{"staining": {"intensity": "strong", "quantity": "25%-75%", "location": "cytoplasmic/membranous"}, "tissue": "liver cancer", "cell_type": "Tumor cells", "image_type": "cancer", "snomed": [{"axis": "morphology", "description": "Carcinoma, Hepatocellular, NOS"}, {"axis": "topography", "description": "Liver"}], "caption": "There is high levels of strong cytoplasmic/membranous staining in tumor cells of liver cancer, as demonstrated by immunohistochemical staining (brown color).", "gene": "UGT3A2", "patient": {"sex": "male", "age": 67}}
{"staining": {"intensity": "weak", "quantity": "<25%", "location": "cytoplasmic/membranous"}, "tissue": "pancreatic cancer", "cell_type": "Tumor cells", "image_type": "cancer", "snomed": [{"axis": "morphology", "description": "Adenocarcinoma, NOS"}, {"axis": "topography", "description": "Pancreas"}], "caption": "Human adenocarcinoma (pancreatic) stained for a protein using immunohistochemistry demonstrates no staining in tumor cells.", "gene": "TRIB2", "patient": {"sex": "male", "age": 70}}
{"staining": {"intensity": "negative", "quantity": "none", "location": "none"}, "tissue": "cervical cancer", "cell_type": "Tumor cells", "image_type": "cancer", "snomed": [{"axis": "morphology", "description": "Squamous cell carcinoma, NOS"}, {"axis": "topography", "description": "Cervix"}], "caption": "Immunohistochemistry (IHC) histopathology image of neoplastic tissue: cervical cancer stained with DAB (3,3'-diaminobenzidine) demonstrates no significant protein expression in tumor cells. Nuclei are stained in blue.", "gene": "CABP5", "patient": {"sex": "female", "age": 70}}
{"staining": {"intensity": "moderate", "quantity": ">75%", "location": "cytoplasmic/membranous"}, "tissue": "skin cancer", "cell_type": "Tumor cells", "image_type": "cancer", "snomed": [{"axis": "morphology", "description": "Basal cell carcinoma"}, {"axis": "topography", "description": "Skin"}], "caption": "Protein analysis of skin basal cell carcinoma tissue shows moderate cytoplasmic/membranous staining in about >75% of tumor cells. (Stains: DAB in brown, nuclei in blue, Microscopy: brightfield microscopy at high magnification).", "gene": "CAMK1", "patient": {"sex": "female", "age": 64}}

════

Work task — Every line in the data that holds the string "cytoplasmic" should be returned.

Result of this exercise —
{"staining": {"intensity": "strong", "quantity": "25%-75%", "location": "cytoplasmic/membranous"}, "tissue": "liver cancer", "cell_type": "Tumor cells", "image_type": "cancer", "snomed": [{"axis": "morphology", "description": "Carcinoma, Hepatocellular, NOS"}, {"axis": "topography", "description": "Liver"}], "caption": "There is high levels of strong cytoplasmic/membranous staining in tumor cells of liver cancer, as demonstrated by immunohistochemical staining (brown color).", "gene": "UGT3A2", "patient": {"sex": "male", "age": 67}}
{"staining": {"intensity": "weak", "quantity": "<25%", "location": "cytoplasmic/membranous"}, "tissue": "pancreatic cancer", "cell_type": "Tumor cells", "image_type": "cancer", "snomed": [{"axis": "morphology", "description": "Adenocarcinoma, NOS"}, {"axis": "topography", "description": "Pancreas"}], "caption": "Human adenocarcinoma (pancreatic) stained for a protein using immunohistochemistry demonstrates no staining in tumor cells.", "gene": "TRIB2", "patient": {"sex": "male", "age": 70}}
{"staining": {"intensity": "moderate", "quantity": ">75%", "location": "cytoplasmic/membranous"}, "tissue": "skin cancer", "cell_type": "Tumor cells", "image_type": "cancer", "snomed": [{"axis": "morphology", "description": "Basal cell carcinoma"}, {"axis": "topography", "description": "Skin"}], "caption": "Protein analysis of skin basal cell carcinoma tissue shows moderate cytoplasmic/membranous staining in about >75% of tumor cells. (Stains: DAB in brown, nuclei in blue, Microscopy: brightfield microscopy at high magnification).", "gene": "CAMK1", "patient": {"sex": "female", "age": 64}}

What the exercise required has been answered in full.